Leo começou a suar frio, desconfiando que a mãe já soubesse que aquele ovo não era um dos que ela tinha escondido.
- É... – Leo pensou e pensou e por fim disse – No seu quarto. – Enquanto Marisa o encarava fixamente com o olhar nos seus olhos. Depois de um tempo de silêncio ela respondeu:
- Muito bem. – E saiu em direção ao banheiro.
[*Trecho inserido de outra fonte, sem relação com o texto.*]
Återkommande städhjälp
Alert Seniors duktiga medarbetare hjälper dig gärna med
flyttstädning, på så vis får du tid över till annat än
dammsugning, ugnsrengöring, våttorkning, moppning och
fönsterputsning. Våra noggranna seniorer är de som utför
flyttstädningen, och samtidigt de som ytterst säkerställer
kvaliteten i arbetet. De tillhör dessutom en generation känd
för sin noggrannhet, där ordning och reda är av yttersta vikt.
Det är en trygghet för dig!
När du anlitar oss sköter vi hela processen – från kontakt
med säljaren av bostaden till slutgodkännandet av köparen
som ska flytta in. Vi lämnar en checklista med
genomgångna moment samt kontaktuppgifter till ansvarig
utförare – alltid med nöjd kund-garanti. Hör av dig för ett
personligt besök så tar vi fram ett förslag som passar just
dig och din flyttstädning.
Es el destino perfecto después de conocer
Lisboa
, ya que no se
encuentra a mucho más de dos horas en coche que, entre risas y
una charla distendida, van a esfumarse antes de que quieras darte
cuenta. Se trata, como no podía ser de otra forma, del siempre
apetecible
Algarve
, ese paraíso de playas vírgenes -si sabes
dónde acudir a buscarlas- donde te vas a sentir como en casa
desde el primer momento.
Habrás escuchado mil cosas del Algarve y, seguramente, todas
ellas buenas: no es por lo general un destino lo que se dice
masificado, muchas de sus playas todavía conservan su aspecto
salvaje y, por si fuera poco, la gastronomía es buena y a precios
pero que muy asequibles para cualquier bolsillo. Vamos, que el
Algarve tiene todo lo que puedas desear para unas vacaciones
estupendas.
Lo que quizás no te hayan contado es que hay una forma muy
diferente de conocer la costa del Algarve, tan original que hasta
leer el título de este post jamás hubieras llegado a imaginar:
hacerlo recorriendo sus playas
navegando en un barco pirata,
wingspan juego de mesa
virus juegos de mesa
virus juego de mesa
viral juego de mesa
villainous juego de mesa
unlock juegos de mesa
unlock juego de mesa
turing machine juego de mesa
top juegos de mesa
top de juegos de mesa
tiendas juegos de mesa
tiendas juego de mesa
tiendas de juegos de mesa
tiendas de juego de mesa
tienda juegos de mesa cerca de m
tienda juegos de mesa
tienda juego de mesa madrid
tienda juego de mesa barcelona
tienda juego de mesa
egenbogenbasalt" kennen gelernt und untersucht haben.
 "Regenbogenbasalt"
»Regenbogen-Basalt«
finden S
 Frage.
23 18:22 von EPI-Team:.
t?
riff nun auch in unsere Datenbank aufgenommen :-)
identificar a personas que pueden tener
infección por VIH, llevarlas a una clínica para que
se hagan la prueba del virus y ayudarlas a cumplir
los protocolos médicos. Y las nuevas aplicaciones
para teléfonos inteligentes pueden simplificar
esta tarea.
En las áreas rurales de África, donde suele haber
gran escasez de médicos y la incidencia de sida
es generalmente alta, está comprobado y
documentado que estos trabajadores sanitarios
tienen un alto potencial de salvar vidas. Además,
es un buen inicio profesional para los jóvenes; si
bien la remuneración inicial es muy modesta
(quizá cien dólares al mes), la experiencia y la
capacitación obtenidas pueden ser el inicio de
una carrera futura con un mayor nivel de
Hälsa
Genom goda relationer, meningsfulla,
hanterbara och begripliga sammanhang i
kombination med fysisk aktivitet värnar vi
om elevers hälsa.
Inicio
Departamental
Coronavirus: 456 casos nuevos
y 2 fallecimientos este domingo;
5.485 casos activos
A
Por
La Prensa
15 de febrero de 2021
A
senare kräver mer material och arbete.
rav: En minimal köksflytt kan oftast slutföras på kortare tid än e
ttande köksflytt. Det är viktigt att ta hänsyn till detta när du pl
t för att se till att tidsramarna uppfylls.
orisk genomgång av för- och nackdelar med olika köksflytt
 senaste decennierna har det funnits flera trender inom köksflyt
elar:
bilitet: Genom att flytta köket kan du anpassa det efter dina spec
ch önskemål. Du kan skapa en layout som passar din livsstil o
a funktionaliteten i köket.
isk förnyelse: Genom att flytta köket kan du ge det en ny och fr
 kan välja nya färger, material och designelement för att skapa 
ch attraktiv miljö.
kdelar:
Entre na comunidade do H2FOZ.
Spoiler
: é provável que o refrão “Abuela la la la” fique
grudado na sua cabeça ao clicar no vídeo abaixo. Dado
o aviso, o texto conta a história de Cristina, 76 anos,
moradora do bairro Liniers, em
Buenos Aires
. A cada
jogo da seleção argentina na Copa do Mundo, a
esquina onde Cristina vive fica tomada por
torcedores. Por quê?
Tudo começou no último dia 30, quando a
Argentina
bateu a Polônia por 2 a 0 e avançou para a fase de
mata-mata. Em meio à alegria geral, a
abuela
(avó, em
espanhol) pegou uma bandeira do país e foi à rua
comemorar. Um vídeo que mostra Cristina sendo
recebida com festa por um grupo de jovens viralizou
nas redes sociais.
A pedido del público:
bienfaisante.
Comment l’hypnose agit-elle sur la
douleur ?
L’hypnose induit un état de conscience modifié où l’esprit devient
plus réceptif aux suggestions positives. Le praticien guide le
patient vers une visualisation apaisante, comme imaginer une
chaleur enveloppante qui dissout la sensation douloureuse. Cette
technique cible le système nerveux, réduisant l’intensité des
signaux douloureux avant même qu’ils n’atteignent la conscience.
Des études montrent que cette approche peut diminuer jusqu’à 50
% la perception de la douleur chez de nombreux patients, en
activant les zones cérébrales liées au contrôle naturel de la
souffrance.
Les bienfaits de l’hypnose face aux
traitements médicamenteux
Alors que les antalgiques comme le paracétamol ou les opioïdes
Leo respirou aliviado, mas depois de um tempo ela voltou e disse:
- Ah sim, a proposito, pode comer o seu ovo.
- Comer? Mas não é de chocolate, é de galinha.
- Sim, mas eu os cozi antes de esconder e sei que você adora ovo cozido...
- Hum... bem... eu não tô com muita fome e tenho a impressão de que esse ovo nem está tão bem cozido. – Diz Leo sem saber mais o que justificar pra sua mãe.
-Sério?! Deixa eu ver aqui – Dona Marisa pegou o ovo, apalpou, observou o desenho da casca, pensou e depois concluiu:
- Só tem um jeito de a gente descobrir se este ovo está bem cozido ou não.
- Como? – Indagou Leo curioso.
- Assim! – E Dona Marisa pegou o ovo e quebrou na cabeça de Leo fazendo uma grande meleca no cabelo dele. – Realmente, este ovo não estava bem cozido. Provavelmente nem era um dos ovos que escondi né Leo?! – Leo abriu o berreiro e se entregou, pois viu que não podia competir com a mãe dele. Mas se ele achava que isso era tudo, estava completamente enganado:
- Não chora não, você não apanhou ainda. Passa pro banheiro e vai pra debaixo do chuveiro porque é lá que você vai apanhar pra aprender a não mentir nunca mais pra mim! Não criei filho meu pra ser mentiroso! – E lá se foi meu amigo para mais uma surra inesquecível.

Depois de ouvir essa história eu compreendi porque Leo detesta tanto a Páscoa e até ovos de chocolate ele nem quer ver na sua frente. Mesmo assim ele disse que aprendeu muito com a convivência conturbada com Dona Marisa, não se arrepende de ter apanhado e também pôde tirar algumas boas lições disso tudo. Já Dona Marisa, quando Leo conta essas histórias do passado para ela, esta apenas dá uma gargalhada e diz não se lembrar de nada disso.